Top of DOCUMENT SECTION

This transformation ensures that the inventory data is stored in a structured and lightweight format, making it easily shareable across different systems, including web applications and APIs. JSON’s hierarchical structure also makes it efficient for handling complex product attributes and variations.

Next, we’ll explore converting the inventory into HTML format, allowing us to present the data in a readable table format suitable for web-based applications.


Convert dataframe to HTML

Another common way to present structured data, especially for web-based applications, is through HTML tables. Converting our inventory dataframe to HTML allows us to create a formatted, human-readable table that can be embedded into webpages or shared with stakeholders without requiring additional tools to interpret the data.

To achieve this, we use the kable function from the knitr package, which formats the dataframe as an HTML table. The generated table is then saved as an HTML file, making it accessible through a web browser.

html_data <- kable(inventory, format = "html")

# Save as HTML file
writeLines(html_data, "inventory.html")

# Read HTML back
read_html("inventory.html")
## {html_document}
## <html>
## [1] <body><table>\n<thead><tr>\n<th style="text-align:left;"> Category </th>\ ...

This approach makes the inventory visually accessible and structured in a way that is easy to interpret. Unlike JSON, which is designed for machine readability, HTML is built for human readability, making it useful for reports, dashboards, and online catalogs.

Now, let’s explore another widely used structured format XML. XML is similar to JSON but focuses more on defining and enforcing hierarchical relationships within data, making it a common choice for data exchange in enterprise applications.


Convert dataframe to XML

While HTML is designed for displaying data and JSON is optimized for lightweight data exchange, XML (Extensible Markup Language) provides a structured way to store hierarchical data. XML is widely used in industries such as finance, healthcare, and government for data storage and communication between systems.

In this step, we convert the inventory dataframe into an XML document, maintaining the structure where each item is represented as a node with relevant attributes like category, item name, price, and brand. We achieve this by:

  1. Creating an XML document (doc).
  2. Defining a root node (Inventory).
  3. Iterating through the dataframe and adding each row as an Item node with child elements for each column.
  4. Saving the XML structure to a file (inventory.xml).
  5. Reading the file back into R to ensure the structure is preserved.
doc <- newXMLDoc()
root <- newXMLNode("Inventory", doc = doc)

apply(inventory, 1, function(row) {
  item <- newXMLNode("Item", parent = root)
  newXMLNode("Category", row["Category"], parent = item)
  newXMLNode("Item_Name", row["Item_Name"], parent = item)

Bottom of DOCUMENT SECTION
Top of LISTED ENTRIES

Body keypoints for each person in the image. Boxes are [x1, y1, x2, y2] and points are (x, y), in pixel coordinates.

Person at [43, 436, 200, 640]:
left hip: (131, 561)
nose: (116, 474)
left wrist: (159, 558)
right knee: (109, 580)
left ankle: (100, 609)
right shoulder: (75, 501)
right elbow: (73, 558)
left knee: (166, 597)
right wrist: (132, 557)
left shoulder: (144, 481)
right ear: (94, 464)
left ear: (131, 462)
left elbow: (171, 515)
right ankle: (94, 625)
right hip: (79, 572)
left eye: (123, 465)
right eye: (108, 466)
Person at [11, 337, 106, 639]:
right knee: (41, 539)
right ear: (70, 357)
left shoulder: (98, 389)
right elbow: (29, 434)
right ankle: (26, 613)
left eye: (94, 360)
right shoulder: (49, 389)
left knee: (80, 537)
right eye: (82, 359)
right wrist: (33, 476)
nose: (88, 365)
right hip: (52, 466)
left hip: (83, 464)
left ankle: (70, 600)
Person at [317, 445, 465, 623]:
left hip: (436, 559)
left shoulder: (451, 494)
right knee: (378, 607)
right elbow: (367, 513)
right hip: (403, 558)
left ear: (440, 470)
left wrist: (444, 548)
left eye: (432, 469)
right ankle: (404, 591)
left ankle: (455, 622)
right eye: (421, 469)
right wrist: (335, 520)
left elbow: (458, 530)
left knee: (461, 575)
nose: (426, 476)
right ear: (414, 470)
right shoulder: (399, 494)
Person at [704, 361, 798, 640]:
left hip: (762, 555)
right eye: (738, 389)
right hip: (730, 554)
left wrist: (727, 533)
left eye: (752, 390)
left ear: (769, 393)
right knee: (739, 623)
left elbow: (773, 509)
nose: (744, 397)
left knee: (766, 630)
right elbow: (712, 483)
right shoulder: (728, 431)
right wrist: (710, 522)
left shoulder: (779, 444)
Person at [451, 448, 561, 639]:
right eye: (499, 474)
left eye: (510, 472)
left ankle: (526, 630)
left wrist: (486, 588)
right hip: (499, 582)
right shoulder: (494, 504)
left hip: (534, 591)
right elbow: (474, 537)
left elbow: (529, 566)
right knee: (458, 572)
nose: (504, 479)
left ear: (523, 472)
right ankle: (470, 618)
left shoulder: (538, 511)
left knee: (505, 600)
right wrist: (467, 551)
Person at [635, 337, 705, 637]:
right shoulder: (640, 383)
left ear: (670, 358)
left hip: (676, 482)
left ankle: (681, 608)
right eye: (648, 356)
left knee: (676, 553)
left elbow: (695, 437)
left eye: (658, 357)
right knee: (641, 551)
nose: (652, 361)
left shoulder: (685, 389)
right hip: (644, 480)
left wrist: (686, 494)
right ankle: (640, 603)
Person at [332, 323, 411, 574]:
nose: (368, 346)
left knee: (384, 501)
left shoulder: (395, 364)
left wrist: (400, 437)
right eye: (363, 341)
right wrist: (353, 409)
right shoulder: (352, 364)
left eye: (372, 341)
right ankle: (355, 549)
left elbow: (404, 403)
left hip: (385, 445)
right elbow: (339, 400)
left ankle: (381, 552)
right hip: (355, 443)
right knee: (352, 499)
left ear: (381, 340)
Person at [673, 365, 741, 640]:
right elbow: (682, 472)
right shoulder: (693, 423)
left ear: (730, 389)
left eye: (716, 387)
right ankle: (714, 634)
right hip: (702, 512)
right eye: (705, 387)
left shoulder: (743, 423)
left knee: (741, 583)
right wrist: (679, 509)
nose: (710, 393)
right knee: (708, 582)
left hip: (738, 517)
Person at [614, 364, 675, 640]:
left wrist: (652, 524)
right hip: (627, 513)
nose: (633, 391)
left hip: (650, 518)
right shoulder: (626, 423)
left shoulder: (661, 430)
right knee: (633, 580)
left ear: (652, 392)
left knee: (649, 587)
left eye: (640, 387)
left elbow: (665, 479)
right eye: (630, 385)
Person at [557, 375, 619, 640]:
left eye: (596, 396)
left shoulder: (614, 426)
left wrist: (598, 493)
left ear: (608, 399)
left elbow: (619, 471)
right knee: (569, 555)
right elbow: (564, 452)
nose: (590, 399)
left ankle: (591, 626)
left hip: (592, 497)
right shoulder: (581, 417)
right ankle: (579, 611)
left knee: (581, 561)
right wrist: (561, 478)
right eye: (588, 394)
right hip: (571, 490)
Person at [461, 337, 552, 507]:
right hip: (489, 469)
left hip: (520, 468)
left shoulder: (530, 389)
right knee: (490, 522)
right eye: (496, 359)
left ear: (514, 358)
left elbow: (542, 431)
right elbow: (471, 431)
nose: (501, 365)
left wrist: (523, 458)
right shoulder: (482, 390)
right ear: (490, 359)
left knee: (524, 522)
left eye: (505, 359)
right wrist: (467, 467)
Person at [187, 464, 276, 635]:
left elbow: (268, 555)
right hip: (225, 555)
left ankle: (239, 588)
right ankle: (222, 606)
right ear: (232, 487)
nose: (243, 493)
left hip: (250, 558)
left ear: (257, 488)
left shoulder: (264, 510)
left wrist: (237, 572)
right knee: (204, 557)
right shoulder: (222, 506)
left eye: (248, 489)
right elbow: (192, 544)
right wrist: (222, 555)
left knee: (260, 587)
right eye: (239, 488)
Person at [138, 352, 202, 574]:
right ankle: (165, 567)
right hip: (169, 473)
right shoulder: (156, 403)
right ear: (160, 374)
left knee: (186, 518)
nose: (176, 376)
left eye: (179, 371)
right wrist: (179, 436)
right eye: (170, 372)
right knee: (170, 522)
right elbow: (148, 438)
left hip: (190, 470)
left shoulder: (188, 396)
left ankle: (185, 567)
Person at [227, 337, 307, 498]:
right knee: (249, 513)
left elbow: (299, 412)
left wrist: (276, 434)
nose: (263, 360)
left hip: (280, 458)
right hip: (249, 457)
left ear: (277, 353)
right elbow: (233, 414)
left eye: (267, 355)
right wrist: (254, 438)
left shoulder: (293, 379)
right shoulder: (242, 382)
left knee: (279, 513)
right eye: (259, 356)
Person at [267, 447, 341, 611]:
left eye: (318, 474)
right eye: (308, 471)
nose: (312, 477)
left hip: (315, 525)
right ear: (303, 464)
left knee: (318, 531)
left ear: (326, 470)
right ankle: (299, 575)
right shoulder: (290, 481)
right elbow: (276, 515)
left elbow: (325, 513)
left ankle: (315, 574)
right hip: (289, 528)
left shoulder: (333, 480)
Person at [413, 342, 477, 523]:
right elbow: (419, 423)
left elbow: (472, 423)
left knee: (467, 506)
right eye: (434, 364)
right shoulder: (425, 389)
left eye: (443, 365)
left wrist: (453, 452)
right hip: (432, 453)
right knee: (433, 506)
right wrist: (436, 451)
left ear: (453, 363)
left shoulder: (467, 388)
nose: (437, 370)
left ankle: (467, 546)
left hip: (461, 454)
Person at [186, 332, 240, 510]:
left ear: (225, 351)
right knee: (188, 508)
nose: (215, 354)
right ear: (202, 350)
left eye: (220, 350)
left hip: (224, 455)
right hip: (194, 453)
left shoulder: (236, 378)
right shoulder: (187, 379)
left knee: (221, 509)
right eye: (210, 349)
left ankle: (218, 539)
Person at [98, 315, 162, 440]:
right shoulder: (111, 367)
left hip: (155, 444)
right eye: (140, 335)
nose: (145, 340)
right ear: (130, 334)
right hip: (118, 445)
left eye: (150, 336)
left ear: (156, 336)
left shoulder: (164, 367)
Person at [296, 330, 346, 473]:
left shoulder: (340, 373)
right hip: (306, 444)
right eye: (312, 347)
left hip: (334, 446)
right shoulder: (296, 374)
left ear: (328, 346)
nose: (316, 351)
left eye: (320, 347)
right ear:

Bottom of LISTED ENTRIES

PROBLEMS TO WORK ON.
- a) Answer these questions from the inventory conversion tutorial, one answer per line:
(i) Which function, and from which package, formats the dataframe as an HTML table?
(ii) What name is given to the root node of the XML document?
(iii) Which industries are named as widely using XML?
- b) Please explain, in one to three sentences, why the inventory conversion tutorial converts the inventory dataframe to HTML.

RESULTS FOR EACH TASK.
- a)
(i) The kable function from the knitr package.
(ii) Inventory.
(iii) Finance, healthcare, and government.

- b) Converting the inventory dataframe to HTML produces a formatted, human-readable table. That table can be embedded into webpages or shared with stakeholders without needing additional tools to interpret the data.